Data mobility will become a core part of vendors' information lifecycle management strategies. These strategies are based on policies that shift data of a certain age and application from one storage system to another as the data grows older and migrates in value from operational to referential.
You might also see more advanced policy-based storage resource management on these platforms later on, but short-term success really depends on how well storage networking and software vendors work together to gain customer trust and momentum using this approach. Which brings me to my next point...
Evaluate the differences between the various storage networking platforms that come to market in support of these services.
I firmly believe some storage networking vendors are engineering their platforms the right way to support these services, while others have rushed to market without thinking the problem through.
I wouldn't want to name which vendors are not on the right track at this point, because we are so early in the market, and customers haven't had a chance to look at all the various options. But there are a number of factors you need to consider about the architectural approaches storage networking vendors have relied on. For this reason, it is a good idea to make a checklist that includes the following points of comparison:
Hardware platform architectures: There are a number of different approaches that use line cards that insert into the system, appliances that have networking capability and hybrid switches with advanced software services running across the system. The jury is out on which is the best design, but clearly one that provides serviceability, upgrade capability and robustness will be important. I believe that line cards and blades that fit into a switch chassis will ultimately win out.
Performance: Wire-speed performance running storage management services on these platforms is a requirement, but in a lot of cases, vendors still need to provide it with real-life workloads. Some have started to release benchmarks, which is encouraging.
Deployment scenarios: Customers need to understand that some of these platforms will require varying levels of changes within their SAN fabrics, so ask vendors to give you detailed deployment scenarios before committing to a specific platform.
Application services supported: Storage networking vendors, especially larger ones, are actively working with numerous system and storage management vendors to design support for their routers and switches. The challenge for customers will be deciding which service should be prototyped first and then evaluating vendors that provide those services. Volume management, data replication, rapid recovery and provisioning are here now, with other management services to follow.
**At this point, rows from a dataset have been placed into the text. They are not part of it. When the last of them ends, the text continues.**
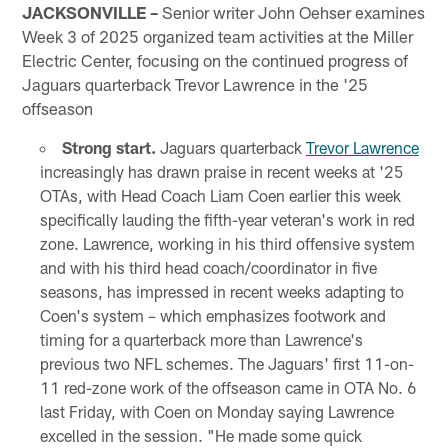
JACKSONVILLE –
Senior writer John Oehser examines
Week 3 of 2025 organized team activities at the Miller
Electric Center, focusing on the continued progress of
Jaguars quarterback Trevor Lawrence in the '25
offseason
Strong start.
Jaguars quarterback
Trevor Lawrence
increasingly has drawn praise in recent weeks at '25
OTAs, with Head Coach Liam Coen earlier this week
specifically lauding the fifth-year veteran's work in red
zone. Lawrence, working in his third offensive system
and with his third head coach/coordinator in five
seasons, has impressed in recent weeks adapting to
Coen's system – which emphasizes footwork and
timing for a quarterback more than Lawrence's
previous two NFL schemes. The Jaguars' first 11-on-
11 red-zone work of the offseason came in OTA No. 6
last Friday, with Coen on Monday saying Lawrence
excelled in the session. "He made some quick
A number of customers I have talked to suggest provisioning and data replication (heterogeneous!) are the most appealing services on these platforms.
Cost: It is really unclear how vendors will charge for software services on the switching platforms in the future, but in the short term, the cost per port generally comes in at a director-class pricing level or slightly higher. This expense could offset software and hardware costs associated with deploying the same management services on a host or array. An example would be data replication.
The important take-away is to consider where this new generation of intelligent switches will fit best in your environment. Be cautious about deployments, but take heart, because I've already seen a number of Fortune 500 companies that have started to prototype first-generation products.
- Jamie Gruener is senior analyst, Enterprise Computing and Networking at the Yankee Group in Boston.